**Problem to work on:**
Print the part of the CAD laptop thread below starting at "3) What are" and ending at "eying for ?", word for word.

**Supplied passage:**
<<<<

# CAD Student requesting suggestions!



## kunalgujarathi (Feb 15, 2014)

Questionnaire for laptop/notebook purchase:




1) What is your budget? (INR or USD)
75k max

2) What size & weight consideration (if any) would 
Mainstream; 15" - 16" screen
Desktop Replacement; 17"+ screen



3) What are the primary tasks will you be performing with this notebook? 
CAD CAD & CAD only
Softwares-
Adobe Photoshop
Adobe Illustrator
Adobe Indesign

Autocad LT 2014
Autocad Raster Design
Autocad Civil 3D
Auto cad Revit Architecture


5) Any typical configuration in your mind you're eying for ?
I7 Quad Core
Graphics suitable for above software


4) Are there any brands that you prefer or any you really don't like?
a. Like:
b. Dislike:Apple,HP


6) Anything else you would like to say?

>>>>

**Source data:**
<<<<

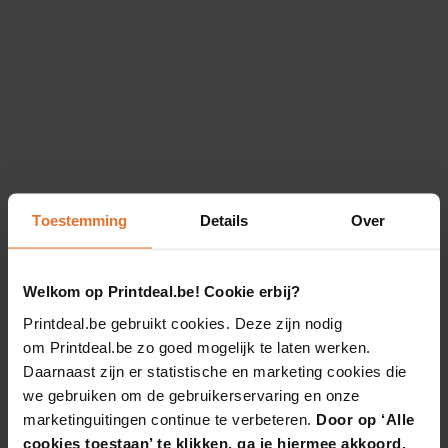
Toestemming
Details
Over
Welkom op Printdeal.be! Cookie erbij?
Printdeal.be gebruikt cookies. Deze zijn nodig
om Printdeal.be zo goed mogelijk te laten werken.
Daarnaast zijn er statistische en marketing cookies die
we gebruiken om de gebruikerservaring en onze
marketinguitingen continue te verbeteren.
Door op ‘Alle
cookies toestaan’ te klikken, ga je hiermee akkoord.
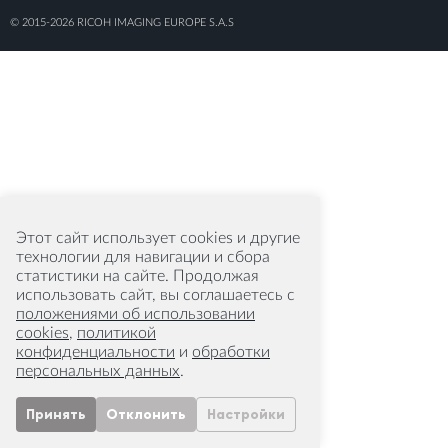
© 2015-2026 RICOH IMAGING EUROPE S.A.S
Этот сайт использует cookies и другие
технологии для навигации и сбора
статистики на сайте. Продолжая
использовать сайт, вы соглашаетесь с
положениями об использовании
cookies
,
политикой
конфиденциальности
и
обработки
персональных данных
.
Принять
Отклонить
Настройки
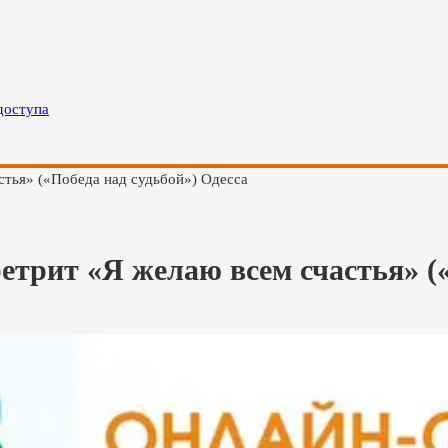
доступа
ья» («Победа над судьбой») Одесса
т «Я желаю всем счастья» («По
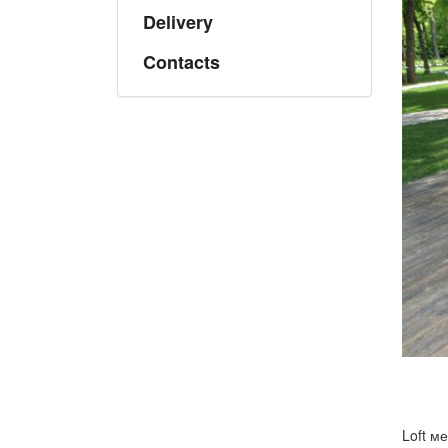
Delivery
Contacts
Loft м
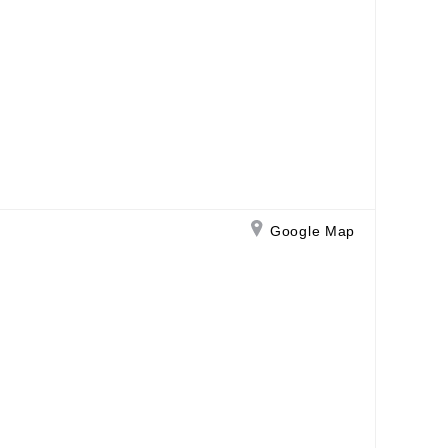
Google Map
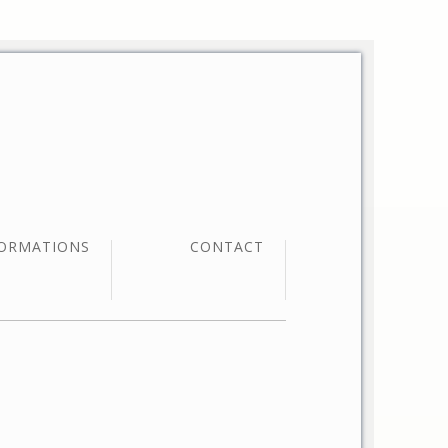
ORMATIONS
CONTACT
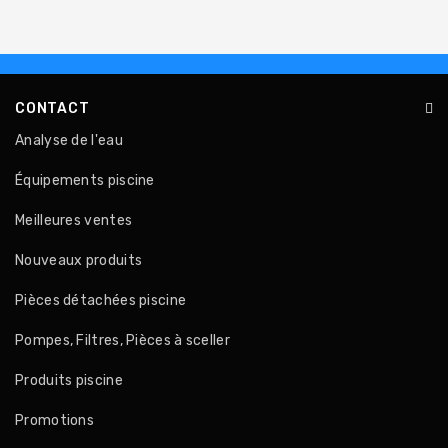
CONTACT
Analyse de l'eau
Équipements piscine
Meilleures ventes
Nouveaux produits
Pièces détachées piscine
Pompes, Filtres, Pièces à sceller
Produits piscine
Promotions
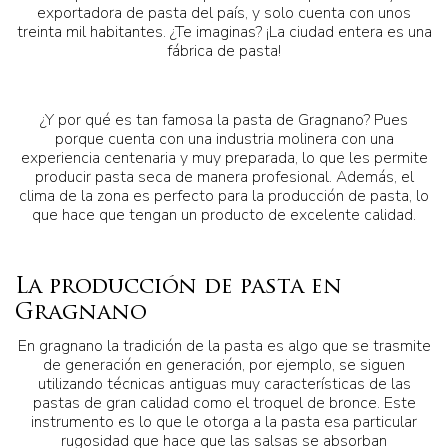
exportadora de pasta del país, y solo cuenta con unos
treinta mil habitantes. ¿Te imaginas? ¡La ciudad entera es una
fábrica de pasta!
¿Y por qué es tan famosa la pasta de Gragnano? Pues
porque cuenta con una industria molinera con una
experiencia centenaria y muy preparada, lo que les permite
producir pasta seca de manera profesional. Además, el
clima de la zona es perfecto para la producción de pasta, lo
que hace que tengan un producto de excelente calidad.
La producción de pasta en
Gragnano
En gragnano la tradición de la pasta es algo que se trasmite
de generación en generación, por ejemplo, se siguen
utilizando técnicas antiguas muy características de las
pastas de gran calidad como el troquel de bronce. Este
instrumento es lo que le otorga a la pasta esa particular
rugosidad que hace que las salsas se absorban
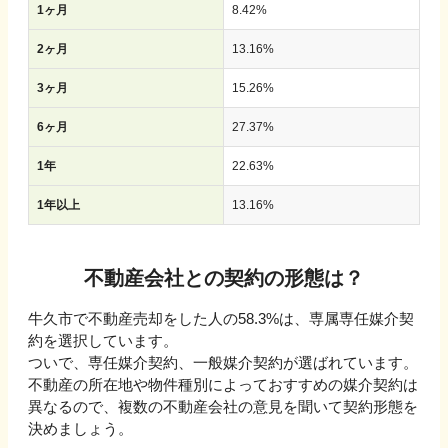
1ヶ月
8.42
%
2ヶ月
13.16
%
3ヶ月
15.26
%
6ヶ月
27.37
%
1年
22.63
%
1年以上
13.16
%
不動産会社との契約の形態は？
牛久市で不動産売却をした人の58.3%は、専属専任媒介契
約を選択しています。
ついで、専任媒介契約、一般媒介契約が選ばれています。
不動産の所在地や物件種別によっておすすめの媒介契約は
異なるので、複数の不動産会社の意見を聞いて契約形態を
決めましょう。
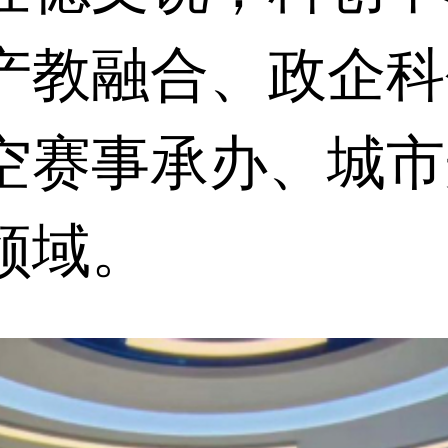
产教融合、政企科
空赛事承办、城市
领域。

>>>>

**Written solution:**
3) What are the primary tasks will you be performing with this notebook? 
CAD CAD & CAD only
Softwares-
Adobe Photoshop
Adobe Illustrator
Adobe Indesign

Autocad LT 2014
Autocad Raster Design
Autocad Civil 3D
Auto cad Revit Architecture


5) Any typical configuration in your mind you're eying for ?